→ WHAT IS BEING ASKED: The word "subir" marks the lines to find; copy every such line from the data below.

SOURCE DATA Start Marker

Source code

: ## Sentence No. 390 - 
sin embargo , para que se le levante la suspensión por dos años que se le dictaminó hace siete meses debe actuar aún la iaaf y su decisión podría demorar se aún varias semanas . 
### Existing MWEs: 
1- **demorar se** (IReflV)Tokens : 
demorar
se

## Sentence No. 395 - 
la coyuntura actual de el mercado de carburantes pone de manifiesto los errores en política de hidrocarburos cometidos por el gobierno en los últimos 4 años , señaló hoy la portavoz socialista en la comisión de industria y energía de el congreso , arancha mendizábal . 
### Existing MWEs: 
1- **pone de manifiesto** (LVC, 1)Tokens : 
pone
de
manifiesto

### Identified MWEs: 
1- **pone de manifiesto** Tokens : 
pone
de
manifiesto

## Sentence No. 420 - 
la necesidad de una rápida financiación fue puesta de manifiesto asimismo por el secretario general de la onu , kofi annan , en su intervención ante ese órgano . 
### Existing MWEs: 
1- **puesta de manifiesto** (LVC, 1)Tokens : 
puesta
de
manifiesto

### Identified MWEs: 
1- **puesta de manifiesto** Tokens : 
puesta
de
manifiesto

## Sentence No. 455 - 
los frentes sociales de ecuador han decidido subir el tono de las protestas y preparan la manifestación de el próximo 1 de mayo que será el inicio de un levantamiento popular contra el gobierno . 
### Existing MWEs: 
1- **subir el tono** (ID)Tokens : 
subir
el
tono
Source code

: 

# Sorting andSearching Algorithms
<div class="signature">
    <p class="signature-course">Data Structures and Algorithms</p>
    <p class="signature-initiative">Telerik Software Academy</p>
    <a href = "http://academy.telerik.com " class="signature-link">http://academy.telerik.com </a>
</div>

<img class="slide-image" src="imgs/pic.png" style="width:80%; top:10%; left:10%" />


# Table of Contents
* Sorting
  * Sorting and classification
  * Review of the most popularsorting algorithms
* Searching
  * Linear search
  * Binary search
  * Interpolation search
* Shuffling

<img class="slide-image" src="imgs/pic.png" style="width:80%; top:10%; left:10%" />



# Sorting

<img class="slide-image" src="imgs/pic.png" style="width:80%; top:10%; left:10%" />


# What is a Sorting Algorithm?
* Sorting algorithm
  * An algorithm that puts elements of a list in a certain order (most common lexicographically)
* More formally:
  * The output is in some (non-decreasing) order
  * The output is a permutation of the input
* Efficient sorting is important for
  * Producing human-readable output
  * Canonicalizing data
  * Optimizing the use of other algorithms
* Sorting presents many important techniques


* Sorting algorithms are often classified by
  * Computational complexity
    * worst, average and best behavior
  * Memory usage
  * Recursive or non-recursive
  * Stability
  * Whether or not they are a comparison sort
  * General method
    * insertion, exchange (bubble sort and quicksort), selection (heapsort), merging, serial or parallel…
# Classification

SOURCE DATA End Marker

→ ANSWER:
los frentes sociales de ecuador han decidido subir el tono de las protestas y preparan la manifestación de el próximo 1 de mayo que será el inicio de un levantamiento popular contra el gobierno . 
1- **subir el tono** (ID)Tokens : 
subir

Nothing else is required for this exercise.